*TASK OBJECTIVE*. From the first line to the last, repeat the data exactly but leave out the pictures.

*Extracted data entries*.
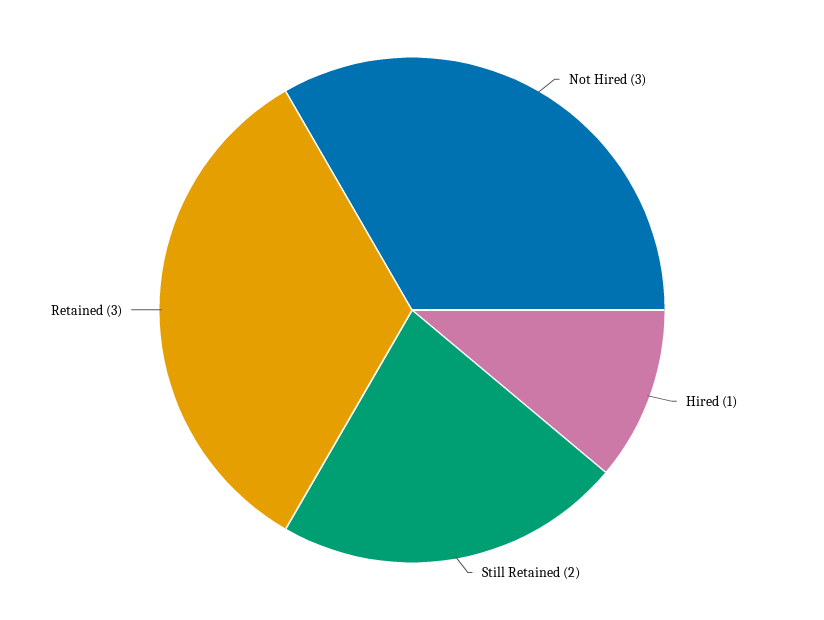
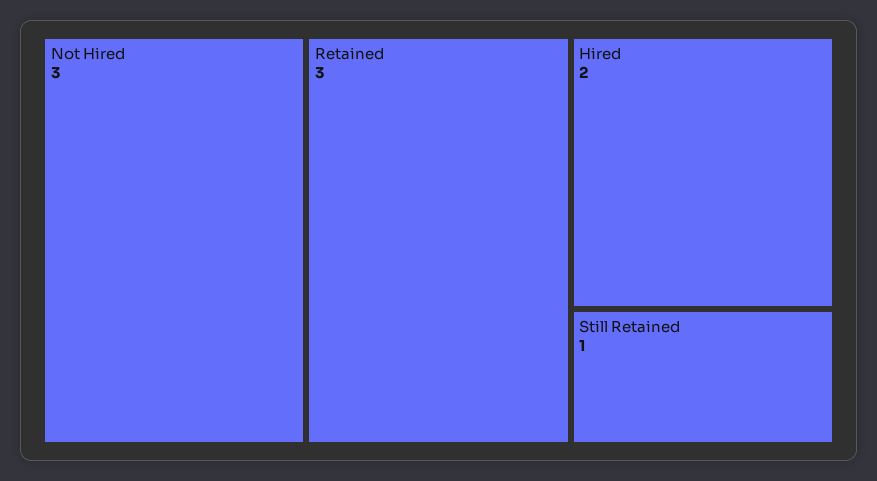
  {
    "Not Hired": 3,
-   "Hired": 1,
+   "Hired": 2,
-   "Still Retained": 2,
+   "Still Retained": 1,
    "Retained": 3
  }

*RESPONSE TO THE TASK*.
  {
    "Not Hired": 3,
-   "Hired": 1,
+   "Hired": 2,
-   "Still Retained": 2,
+   "Still Retained": 1,
    "Retained": 3
  }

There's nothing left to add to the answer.